Failure to curtail the Patidar stir cost the BJP dearly in the November 2015 local body elections. Then came the wave of Dalit protests, sparked by the thrashing of five Dalit men in Una of Gir district by cow vigilante groups. This too Anandiben was unable to contain, resulting in several suicides and a drop in the vote bank. Upon this was the spread of news of her daughter’s associates receiving great benefits in land deals. All of this culminated with Ben losing touch with her base, and being forced off by Amit Shah. Sulking since then, Anandiben had decided to contest the assembly polls in 2017.
This appointment thus acts as an effective rehabilitation plan for her, especially after the sparking of rumours of her being unhappy with higher BJP management. Not only does this move quell those and re-establish the base of faith in the party, it also allows Patel to play to her strengths in a state with relatively low communal agitation and violence. Most importantly, however, this ensures she is kept out of the Gujarat state BJP internal faction war, with no chances of returning.
Appeasing the Patidar community
This is also a move clearly meant to placate the Patidar community, both in Gujarat as well as Madhya Pradesh. The latter due to police firing at protestors in the Mandsaur district, which killed five and injured dozens. By removing her from Gujarat, BJP pacifies the community that is still angry about her handling of their woes. By re-installing her in Madhya Pradesh, it provides representation to the farmers who are still bitter about the incident. Either way, appeasing the Patidars gives a huge boost to the party for the next elections.
Rise of an alternate power centre
Prior to this, the last full-time governor of Madhya Pradesh was Ram Naresh Yadav, an embarrassment for Congress after he was linked to the multi-crore Madhya Pradesh Professional Examination Board (MPPEB) scam (Vyapam scam). His age-related illnesses further exaggerated his incompetence. Anandiben, on the other hand, can be seen as a determined go-getter from her response as soon as the news broke: on the 22nd of January she took a bus from Ahmedabad to Bhopal, stopping at a temple in Ujjain along the way. She could have just as easily taken her state-sanctioned aircraft, but her choosing the bus and therefore giving media ample time to report elucidates the impression that she is not going to be a mere ‘rubber stamp’ governor.
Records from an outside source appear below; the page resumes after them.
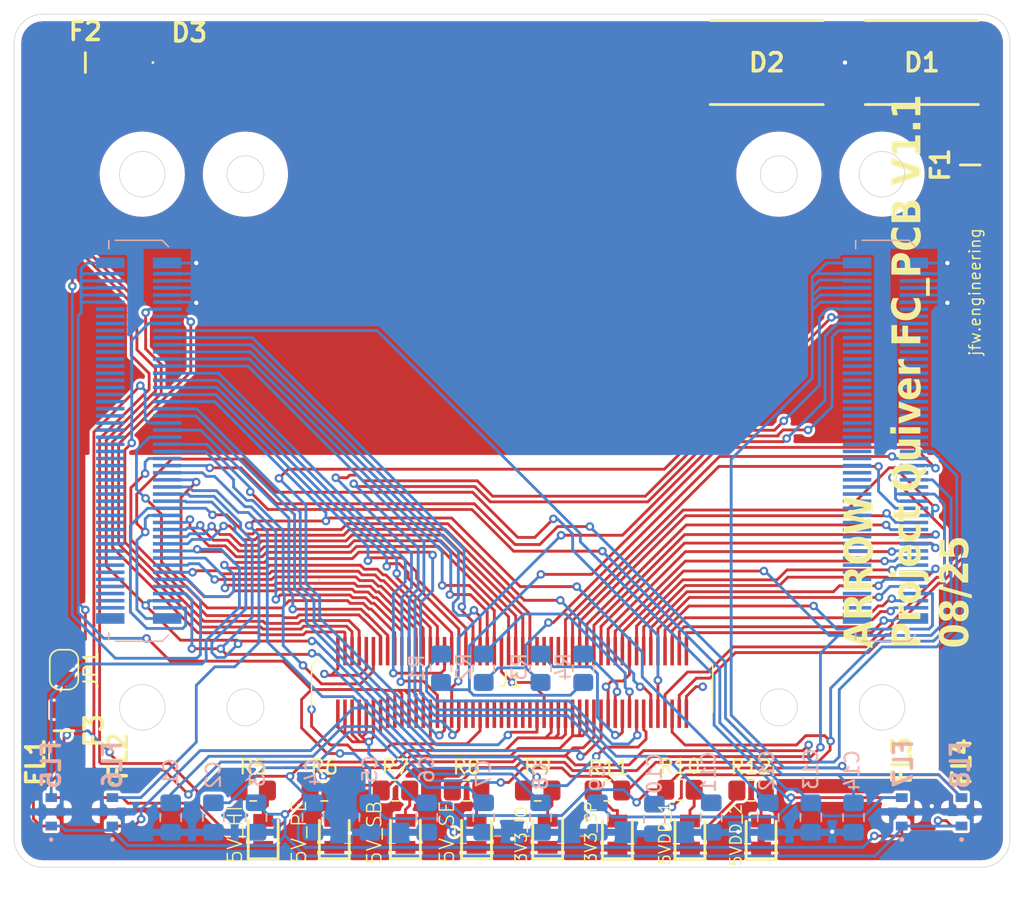
<source format=kicad_pcb>
(kicad_pcb
	(version 20241229)
	(generator "pcbnew")
	(generator_version "9.0")
	(general
		(thickness 1.6)
		(legacy_teardrops no)
	)
	(paper "A4")
	(title_block
		(comment 4 "AISLER Project ID: MOYXGPHI")
	)
	(layers
		(0 "F.Cu" signal)
		(4 "In1.Cu" signal)
		(6 "In2.Cu" signal)
		(2 "B.Cu" signal)
		(9 "F.Adhes" user "F.Adhesive")
		(11 "B.Adhes" user "B.Adhesive")
		(13 "F.Paste" user)
		(15 "B.Paste" user)
		(5 "F.SilkS" user "F.Silkscreen")
		(7 "B.SilkS" user "B.Silkscreen")
		(1 "F.Mask" user)
		(3 "B.Mask" user)
		(17 "Dwgs.User" user "User.Drawings")
		(19 "Cmts.User" user "User.Comments")
		(21 "Eco1.User" user "User.Eco1")
		(23 "Eco2.User" user "User.Eco2")
		(25 "Edge.Cuts" user)
		(27 "Margin" user)
		(31 "F.CrtYd" user "F.Courtyard")
		(29 "B.CrtYd" user "B.Courtyard")
		(35 "F.Fab" user)
		(33 "B.Fab" user)
		(39 "User.1" user)
		(41 "User.2" user)
		(43 "User.3" user)
		(45 "User.4" user)
		(47 "User.5" user)
		(49 "User.6" user)
		(51 "User.7" user)
		(53 "User.8" user)
		(55 "User.9" user)
	)
	(setup
		(stackup
			(layer "F.SilkS"
				(type "Top Silk Screen")
			)
			(layer "F.Paste"
				(type "Top Solder Paste")
			)
			(layer "F.Mask"
				(type "Top Solder Mask")
				(thickness 0.01)
			)
			(layer "F.Cu"
				(type "copper")
				(thickness 0.035)
			)
			(layer "dielectric 1"
				(type "prepreg")
				(thickness 0.1)
				(material "FR4")
				(epsilon_r 4.5)
				(loss_tangent 0.02)
			)
			(layer "In1.Cu"
				(type "copper")
				(thickness 0.035)
			)
			(layer "dielectric 2"
				(type "core")
				(thickness 1.24)
				(material "FR4")
				(epsilon_r 4.5)
				(loss_tangent 0.02)
			)
			(layer "In2.Cu"
				(type "copper")
				(thickness 0.035)
			)
			(layer "dielectric 3"
				(type "prepreg")
				(thickness 0.1)
				(material "FR4")
				(epsilon_r 4.5)
				(loss_tangent 0.02)
			)
			(layer "B.Cu"
				(type "copper")
				(thickness 0.035)
			)
			(layer "B.Mask"
				(type "Bottom Solder Mask")
				(thickness 0.01)
			)
			(layer "B.Paste"
				(type "Bottom Solder Paste")
			)
			(layer "B.SilkS"
				(type "Bottom Silk Screen")
			)
			(copper_finish "None")
			(dielectric_constraints no)
		)
		(pad_to_mask_clearance 0)
		(allow_soldermask_bridges_in_footprints no)
		(tenting front back)
		(aux_axis_origin 150 100)
		(grid_origin 150 100)
		(pcbplotparams
			(layerselection 0x00000000_00000000_55555555_5755f5ff)
			(plot_on_all_layers_selection 0x00000000_00000000_00000000_00000000)
			(disableapertmacros no)
			(usegerberextensions no)
			(usegerberattributes yes)
			(usegerberadvancedattributes yes)
			(creategerberjobfile yes)
			(dashed_line_dash_ratio 12.000000)
			(dashed_line_gap_ratio 3.000000)
			(svgprecision 4)
			(plotframeref no)
			(mode 1)
			(useauxorigin no)
			(hpglpennumber 1)
			(hpglpenspeed 20)
			(hpglpendiameter 15.000000)
			(pdf_front_fp_property_popups yes)
			(pdf_back_fp_property_popups yes)
			(pdf_metadata yes)
			(pdf_single_document no)
			(dxfpolygonmode yes)
			(dxfimperialunits yes)
			(dxfusepcbnewfont yes)
			(psnegative no)
			(psa4output no)
			(plot_black_and_white yes)
			(sketchpadsonfab no)
			(plotpadnumbers no)
			(hidednponfab no)
			(sketchdnponfab yes)
			(crossoutdnponfab yes)
			(subtractmaskfromsilk no)
			(outputformat 1)
			(mirror no)
			(drillshape 1)
			(scaleselection 1)
			(outputdirectory "")
		)
	)
	(net 0 "")
	(net 1 "GND")
	(net 2 "/VDD_5V_HIPOWER")
	(net 3 "/VDD_5V_PERIPH")
	(net 4 "Net-(D3-K)")
	(net 5 "Net-(F1-Pad1)")
	(net 6 "/IO_VDD_3V3")
	(net 7 "/BUZZER+")
	(net 8 "/VDD_5V_TEL1")
	(net 9 "/VDD_5V_TEL2")
	(net 10 "/VDD_5V_TEL3")
	(net 11 "/VDD_5V_I2C")
	(net 12 "/VDD_5V_CAN2")
	(net 13 "/VDD_5V_CAN1")
	(net 14 "/VDD_5V_GPS1")
	(net 15 "/VDD_5V_GPS2")
	(net 16 "/CAN1_L")
	(net 17 "/UART5_RX_TEL2")
	(net 18 "/FMU_CH7")
	(net 19 "/VBUS")
	(net 20 "/FMU_CH8")
	(net 21 "/VDD5V_BRICK1")
	(net 22 "unconnected-(J1-Pad61)")
	(net 23 "/IO_SAFETY_SWITCH_IN")
	(net 24 "/FMU_CH5")
	(net 25 "/BAT2_I")
	(net 26 "/IO_CH1")
	(net 27 "/VDD5V_BRICK2")
	(net 28 "/UART8_RX_GPS2")
	(net 29 "/FMU_CH3")
	(net 30 "/CAN2_H")
	(net 31 "/USB_D+")
	(net 32 "/SBUS_OUT")
	(net 33 "/VDD_3V3_SPEKTRUM")
	(net 34 "unconnected-(J1-Pad63)")
	(net 35 "/IO_RSSI_IN")
	(net 36 "/IO_CH8")
	(net 37 "unconnected-(J1-Pad38)")
	(net 38 "unconnected-(J1-Pad59)")
	(net 39 "/IO_CH3")
	(net 40 "/IO_PPM_INPUT")
	(net 41 "/IO_CH2")
	(net 42 "/I2C1_SCL_GPS1_MAG_LED")
	(net 43 "/UART5_CTS_TEL2")
	(net 44 "/IO_CH4")
	(net 45 "/USB_D-")
	(net 46 "/BUZZER-")
	(net 47 "/USART1_TX_GPS1")
	(net 48 "/FMU_CH4")
	(net 49 "/FMU_CH1")
	(net 50 "/UART5_RTS_TEL2")
	(net 51 "/UART7_RX_TEL1")
	(net 52 "/USART2_RX_TEL3")
	(net 53 "/CAN2_L")
	(net 54 "/BAT2_V")
	(net 55 "unconnected-(J1-Pad50)")
	(net 56 "unconnected-(J1-Pad52)")
	(net 57 "/I2C2_SDA")
	(net 58 "/VDD_SERVO")
	(net 59 "/I2C1_SDA_GPS1_MAG_LED")
	(net 60 "/IO_CH7")
	(net 61 "/BAT1_V")
	(net 62 "/I2C2_SCL")
	(net 63 "/N_IO_LED_SAFETY")
	(net 64 "unconnected-(J1-Pad56)")
	(net 65 "/USART1_RX_GPS1")
	(net 66 "/ I2C2_SDA_GPS2_MAG_LED")
	(net 67 "/UART7_TX_TEL1")
	(net 68 "unconnected-(J1-Pad54)")
	(net 69 "/SPEKTRUM_DSM_IN")
	(net 70 "unconnected-(J1-Pad57)")
	(net 71 "/UART5_TX_TEL2")
	(net 72 "unconnected-(J1-Pad44)")
	(net 73 "/IO_CH5")
	(net 74 "/UART7_CTS_TEL1")
	(net 75 "/CAN1_H")
	(net 76 "/IO_CH6")
	(net 77 "/UART8_TX_GPS2")
	(net 78 "/VDD_5V_PPM_SBUS")
	(net 79 "unconnected-(J1-Pad46)")
	(net 80 "unconnected-(J1-Pad48)")
	(net 81 "/BAT1_I")
	(net 82 "/USART2_TX_TEL3")
	(net 83 "/UART7_RTS_TEL1")
	(net 84 "/FMU_CH6")
	(net 85 "/SBUS_INPUT")
	(net 86 "unconnected-(J1-Pad40)")
	(net 87 "/FMU_CH2")
	(net 88 "/I2C2_SCL_GPS2_MAG_LED")
	(net 89 "unconnected-(J2-Pad16)")
	(net 90 "/IO_PPM_INPUT_AND_SBUS_INPUT")
	(net 91 "/IO_RSSI_IN_AND_SBUS_OUT")
	(net 92 "Net-(LED1-A)")
	(net 93 "Net-(LED2-A)")
	(net 94 "Net-(LED3-A)")
	(net 95 "Net-(LED4-A)")
	(net 96 "Net-(LED5-A)")
	(net 97 "unconnected-(J2-Pad72)")
	(net 98 "Net-(LED6-A)")
	(net 99 "Net-(LED7-A)")
	(net 100 "unconnected-(J2-Pad68)")
	(net 101 "Net-(LED8-A)")
	(net 102 "unconnected-(J2-Pad96)")
	(net 103 "unconnected-(J2-Pad92)")
	(net 104 "unconnected-(J2-Pad26)")
	(net 105 "unconnected-(J2-Pad94)")
	(net 106 "unconnected-(J2-Pad60)")
	(net 107 "unconnected-(J2-Pad36)")
	(net 108 "unconnected-(J2-Pad58)")
	(net 109 "unconnected-(J2-Pad28)")
	(net 110 "unconnected-(J2-Pad54)")
	(net 111 "unconnected-(J2-Pad84)")
	(net 112 "unconnected-(J2-Pad30)")
	(net 113 "unconnected-(J2-Pad88)")
	(net 114 "unconnected-(J2-Pad78)")
	(net 115 "unconnected-(J2-Pad22)")
	(net 116 "unconnected-(J2-Pad62)")
	(net 117 "unconnected-(J2-Pad44)")
	(net 118 "unconnected-(J2-Pad14)")
	(net 119 "unconnected-(J2-Pad90)")
	(net 120 "unconnected-(J2-Pad18)")
	(net 121 "unconnected-(J2-Pad48)")
	(net 122 "unconnected-(J2-Pad32)")
	(net 123 "unconnected-(J2-Pad24)")
	(net 124 "unconnected-(J2-Pad66)")
	(net 125 "unconnected-(J2-Pad42)")
	(net 126 "unconnected-(J2-Pad70)")
	(net 127 "unconnected-(J2-Pad76)")
	(net 128 "unconnected-(J2-Pad46)")
	(net 129 "unconnected-(J2-Pad38)")
	(net 130 "unconnected-(J2-Pad98)")
	(net 131 "unconnected-(J2-Pad100)")
	(net 132 "unconnected-(J2-Pad56)")
	(net 133 "unconnected-(J2-Pad52)")
	(net 134 "unconnected-(J2-Pad64)")
	(net 135 "unconnected-(J2-Pad20)")
	(net 136 "unconnected-(J2-Pad80)")
	(net 137 "unconnected-(J2-Pad82)")
	(net 138 "unconnected-(J2-Pad74)")
	(net 139 "unconnected-(J2-Pad34)")
	(net 140 "unconnected-(J2-Pad40)")
	(net 141 "unconnected-(J2-Pad50)")
	(net 142 "unconnected-(J2-Pad86)")
	(net 143 "unconnected-(J3-Pad51)")
	(net 144 "unconnected-(J3-Pad74)")
	(net 145 "unconnected-(J3-Pad86)")
	(net 146 "unconnected-(J3-Pad84)")
	(net 147 "unconnected-(J3-Pad80)")
	(net 148 "unconnected-(J3-Pad54)")
	(net 149 "unconnected-(J3-Pad50)")
	(net 150 "unconnected-(J3-Pad47)")
	(net 151 "unconnected-(J3-Pad26)")
	(net 152 "unconnected-(J3-Pad17)")
	(net 153 "unconnected-(J3-Pad41)")
	(net 154 "unconnected-(J3-Pad76)")
	(net 155 "unconnected-(J3-Pad45)")
	(net 156 "unconnected-(J3-Pad88)")
	(net 157 "unconnected-(J3-Pad49)")
	(net 158 "unconnected-(J3-Pad68)")
	(net 159 "unconnected-(J3-Pad35)")
	(net 160 "unconnected-(J3-Pad25)")
	(net 161 "unconnected-(J3-Pad36)")
	(net 162 "unconnected-(J3-Pad94)")
	(net 163 "unconnected-(J3-Pad56)")
	(net 164 "unconnected-(J3-Pad98)")
	(net 165 "unconnected-(J3-Pad66)")
	(net 166 "unconnected-(J3-Pad48)")
	(net 167 "unconnected-(J3-Pad39)")
	(net 168 "unconnected-(J3-Pad58)")
	(net 169 "unconnected-(J3-Pad27)")
	(net 170 "unconnected-(J3-Pad72)")
	(net 171 "unconnected-(J3-Pad90)")
	(net 172 "unconnected-(J3-Pad44)")
	(net 173 "unconnected-(J3-Pad46)")
	(net 174 "unconnected-(J3-Pad60)")
	(net 175 "unconnected-(J3-Pad23)")
	(net 176 "unconnected-(J3-Pad21)")
	(net 177 "unconnected-(J3-Pad34)")
	(net 178 "unconnected-(J3-Pad96)")
	(net 179 "unconnected-(J3-Pad78)")
	(net 180 "unconnected-(J3-Pad70)")
	(net 181 "unconnected-(J3-Pad19)")
	(net 182 "unconnected-(J3-Pad33)")
	(net 183 "unconnected-(J3-Pad52)")
	(net 184 "unconnected-(J3-Pad100)")
	(net 185 "unconnected-(J3-Pad15)")
	(net 186 "unconnected-(J3-Pad31)")
	(net 187 "unconnected-(J3-Pad82)")
	(net 188 "unconnected-(J3-Pad38)")
	(net 189 "unconnected-(J3-Pad28)")
	(net 190 "unconnected-(J3-Pad29)")
	(net 191 "unconnected-(J3-Pad42)")
	(net 192 "unconnected-(J3-Pad24)")
	(net 193 "unconnected-(J3-Pad13)")
	(net 194 "unconnected-(J3-Pad40)")
	(net 195 "unconnected-(J3-Pad22)")
	(net 196 "unconnected-(J3-Pad43)")
	(net 197 "unconnected-(J3-Pad37)")
	(net 198 "unconnected-(J3-Pad32)")
	(net 199 "unconnected-(J3-Pad64)")
	(net 200 "unconnected-(J3-Pad62)")
	(net 201 "unconnected-(J3-Pad30)")
	(net 202 "unconnected-(J3-Pad92)")
	(net 203 "Net-(JP1-B)")
	(footprint "Samacsys_kicad_sym:NANOSMDC016F2" (layer "F.Cu") (at 118.5 120.4 -90))
	(footprint "Samacsys_kicad_sym:LEDC2012X85N" (layer "F.Cu") (at 157.4 127.7 90))
	(footprint "Snapeda_kicad_sym:AXK5S00347YG_AXK5S00347YG" (layer "F.Cu") (at 150 117))
	(footprint "Samacsys_kicad_sym:LEDC2012X85N" (layer "F.Cu") (at 167.5 127.7 90))
	(footprint "Samacsys_kicad_sym:LEDC2012X85N" (layer "F.Cu") (at 132.5 127.65 90))
	(footprint "Samacsys_kicad_sym:LEDC2012X85N" (layer "F.Cu") (at 142.5 127.65 90))
	(footprint "Resistor_SMD:R_0805_2012Metric_Pad1.20x1.40mm_HandSolder" (layer "F.Cu") (at 141.8 124.6))
	(footprint "Resistor_SMD:R_0805_2012Metric_Pad1.20x1.40mm_HandSolder" (layer "F.Cu") (at 146.8 124.6))
	(footprint "Samacsys_kicad_sym:NFM21PC104R1E3D" (layer "F.Cu") (at 181.6 126.1 90))
	(footprint "Resistor_SMD:R_0805_2012Metric_Pad1.20x1.40mm_HandSolder" (layer "F.Cu") (at 131.8 124.6))
	(footprint "Samacsys_kicad_sym:NFM21PC104R1E3D" (layer "F.Cu") (at 121.9 126.1 -90))
	(footprint "Samacsys_kicad_sym:NANOSMDC016F2" (layer "F.Cu") (at 120 73.4 180))
	(footprint "Samacsys_kicad_sym:DIONM7959X262N" (layer "F.Cu") (at 178.8 73.4))
	(footprint "Samacsys_kicad_sym:LEDC2012X85N" (layer "F.Cu") (at 162.5 127.7 90))
	(footprint "Resistor_SMD:R_0805_2012Metric_Pad1.20x1.40mm_HandSolder" (layer "F.Cu") (at 156.7 124.6 180))
	(footprint "Samacsys_kicad_sym:NANOSMDC016F2" (layer "F.Cu") (at 182.2 80.6 -90))
	(footprint "Samacsys_kicad_sym:LEDC2012X85N" (layer "F.Cu") (at 152.5 127.65 90))
	(footprint "Samacsys_kicad_sym:NFM21PC104R1E3D" (layer "F.Cu") (at 177.4 126.1 90))
	(footprint "Resistor_SMD:R_0805_2012Metric_Pad1.20x1.40mm_HandSolder" (layer "F.Cu") (at 136.8 124.6))
	(footprint "Resistor_SMD:R_0805_2012Metric_Pad1.20x1.40mm_HandSolder" (layer "F.Cu") (at 151.8 124.6))
	(footprint "Resistor_SMD:R_0805_2012Metric_Pad1.20x1.40mm_HandSolder" (layer "F.Cu") (at 161.8 124.55))
	(footprint "Samacsys_kicad_sym:LEDC2012X85N" (layer "F.Cu") (at 137.5 127.65 90))
	(footprint "Samacsys_kicad_sym:DIONM7959X262N" (layer "F.Cu") (at 167.9 73.4 180))
	(footprint "Samacsys_kicad_sym:NFM21PC104R1E3D" (layer "F.Cu") (at 117.6 126.1 -90))
	(footprint "Samacsys_kicad_sym:DFLS240L7" (layer "F.Cu") (at 127.3 73.4 180))
	(footprint "Snapeda_kicad_sym:SolderJumper-2_P1.3mm_Open_RoundedPad1.0x1.5mm" (layer "F.Cu") (at 118.5 116.1 -90))
	(footprint "Samacsys_kicad_sym:LEDC2012X85N" (layer "F.Cu") (at 147.5 127.65 90))
	(footprint "Resistor_SMD:R_0805_2012Metric_Pad1.20x1.40mm_HandSolder" (layer "F.Cu") (at 166.8 124.6))
	(footprint "Capacitor_SMD:C_0805_2012Metric_Pad1.18x1.45mm_HandSolder" (layer "B.Cu") (at 140 126.5 90))
	(footprint "Capacitor_SMD:C_0805_2012Metric_Pad1.18x1.45mm_HandSolder" (layer "B.Cu") (at 144 126.5 90))
	(footprint "Resistor_SMD:R_0805_2012Metric_Pad1.20x1.40mm_HandSolder"
		(layer "B.Cu")
		(uuid "16cf3761-68a2-4e5a-abb8-08d6576680f8")
		(at 145 116 -90)
		(descr "Resistor SMD 0805 (2012 Metric), square (rectangular) end terminal, IPC-7351 nominal with elongated pad for handsoldering. (Body size source: IPC-SM-782 page 72, https://www.pcb-3d.com/wordpress/wp-content/uploads/ipc-sm-782a_amendment_1_and_2.pdf), generated with kicad-footprint-generator")
		(tags "resistor handsolder")
		(property "Reference" "R1"
			(at 0 1.7 90)
			(layer "B.SilkS")
			(uuid "52c12997-a08c-47f4-ad6a-8f8c0f370dce")
			(effects
				(font
					(size 1 1)
					(thickness 0.15)
				)
				(justify mirror)
			)
		)
		(property "Value" "22R"
			(at -3.5 0.1 90)
			(layer "B.Fab")
			(uuid "9c7f5e77-c7cb-49a3-a9c9-d0d4e55d89a6")
			(effects
				(font
					(size 1 1)
					(thickness 0.15)
				)
				(justify mirror)
			)
		)
		(property "Datasheet" "~"
			(at 0 0 90)
			(unlocked yes)
			(layer "B.Fab")
			(hide yes)
			(uuid "c7beee21-56c3-4fef-b71c-019e63362b1c")
			(effects
				(font
					(size 1.27 1.27)
					(thickness 0.15)
				)
				(justify mirror)
			)
		)
		(property "Description" "Resistor, small symbol"
			(at 0 0 90)
			(unlocked yes)
			(layer "B.Fab")
			(hide yes)
			(uuid "4a4c6491-e557-4073-8975-d0c162aff46a")
			(effects
				(font
					(size 1.27 1.27)
					(thickness 0.15)
				)
				(justify mirror)
			)
		)
		(property ki_fp_filters "R_*")
		(path "/93673bb7-1a82-4c36-ae12-2a4e912d9d87")
		(sheetname "/")
		(sheetfile "Quiver_PT3_FC_PCB.kicad_sch")
		(attr smd)
		(fp_line
			(start -0.227064 0.735)
			(end 0.227064 0.735)
			(stroke
				(width 0.12)
				(type solid)
			)
			(layer "B.SilkS")
			(uuid "d69cf100-5521-4030-8214-8a150b4f7fc3")
		)
		(fp_line
			(start -0.227064 -0.735)
			(end 0.227064 -0.735)
			(stroke
				(width 0.12)
				(type solid)
			)
			(layer "B.SilkS")
			(uuid "91818799-37e0-49e4-82f6-40268e9bff5b")
		)
		(fp_line
			(start -1.85 0.95)
			(end 1.85 0.95)
			(stroke
				(width 0.05)
				(type solid)
			)
			(layer "B.CrtYd")
			(uuid "4537ab5d-b346-4276-8bf0-20d560a2bc1c")
		)
		(fp_line
			(start 1.85 0.95)
			(end 1.85 -0.95)
			(stroke
				(width 0.05)
				(type solid)
			)
			(layer "B.CrtYd")
			(uuid "76b46c97-f2de-49d4-94b8-772c234af75e")
		)
		(fp_line
			(start -1.85 -0.95)
			(end -1.85 0.95)
			(stroke
				(width 0.05)
				(type solid)
			)
			(layer "B.CrtYd")
			(uuid "0b8fdcda-9199-4df0-8b36-c00b0cfa46ec")
		)
		(fp_line
			(start 1.85 -0.95)
			(end -1.85 -0.95)
			(stroke
				(width 0.05)
				(type solid)
			)
			(layer "B.CrtYd")
			(uuid "352a1a8e-0fcb-4c41-8aee-ba5b2a04f5c0")
		)
		(fp_line
			(start -1 0.625)
			(end 1 0.625)
			(stroke
				(width 0.1)
				(type solid)
			)
			(layer "B.Fab")
			(uuid "4a4c40a2-b29c-48af-8569-f72c50949fc0")
		)
		(fp_line
			(start 1 0.625)
			(end 1 -0.625)
			(stroke
				(width 0.1)
				(type solid)
			)
			(layer "B.Fab")
			(uuid "9c565c7a-71c3-46a1-a44d-152836e132ef")
		)
		(fp_line
			(start -1 -0.625)
			(end -1 0.625)
			(stroke
				(width 0.1)
				(type solid)
			)
			(layer "B.Fab")
			(uuid "5d922f25-90ec-430a-abca-25586cf41751")
		)
		(fp_line
			(start 1 -0.625)
			(end -1 -0.625)
			(stroke
				(width 0.1)
				(type solid)
			)
			(layer "B.Fab")
			(uuid "13316634-7214-4c8b-b908-c988339674c3")
		)
		(fp_text user "${REFERENCE}"
			(at 0 0 90)
			(layer "B.Fab")
			(uuid "e6fcdf6a-4fbf-4f74-97c6-9ea97de61342")
			(effects
				(font
					(size 0.5 0.5)
					(thickness 0.08)
				)
				(justify mirror)
			)
		)
		(pad "1" smd roundrect
			(at -1 0 270)
			(size 1.2 1.4)
			(layers "B.Cu" "B.Mask" "B.Paste")
			(roundrect_rratio 0.208333)
			(net 32 "/SBUS_OUT")
			(pintype "passive")
			(uuid "3e394f3b-5437-486e-88f1-5e1594c8dba8")
		)
		(pad "2" smd roundrect
			(at 1 0 270)
			(size 1.2 1.4)
			(layers "B.Cu" "B.Mask" "B.Paste")
			(roundrect_rratio 0.208333)
			(net 91 "/IO_RSSI_IN_AND_SBUS_OUT")
			(pintype "passive")
			(uuid "8ccced0b-1792-43df-be81-99702a9a4e44")
	
... [952087 chars truncated]
</source>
On the 28th of January, she hauled up a contractor and some Madhya Pradesh officials over the delay in the construction of an auditorium inside the Raj Bhavan in Bhopal. “I have been public works department minister for seven years,” said Patel, who had taken the oath merely five days prior. “Is this the way to do things?” In response, Chouhan asked to speed things up signifying that her opinions and comments about the public works department, and in general, had the necessary political clout. A little after taking the oath, she’d also asked for the computerisation of files instead of keeping records in manual registers and had directed the vice-chancellors to prepare academic calendars. This too has been put into motion with surprising alacrity.
Anandiben Patel has been known as a good administrator, something her stint as Chief Minister often leads people to overlook. Along with the Prime Minister’s support, she possesses determination and assertiveness required to push matters along. With the progress she has already made, it is hopeful that she makes the government act upon issues it usually shies away from and that the rise of this power centre in Bhopal—away from Chouhan—cements subjects effectively.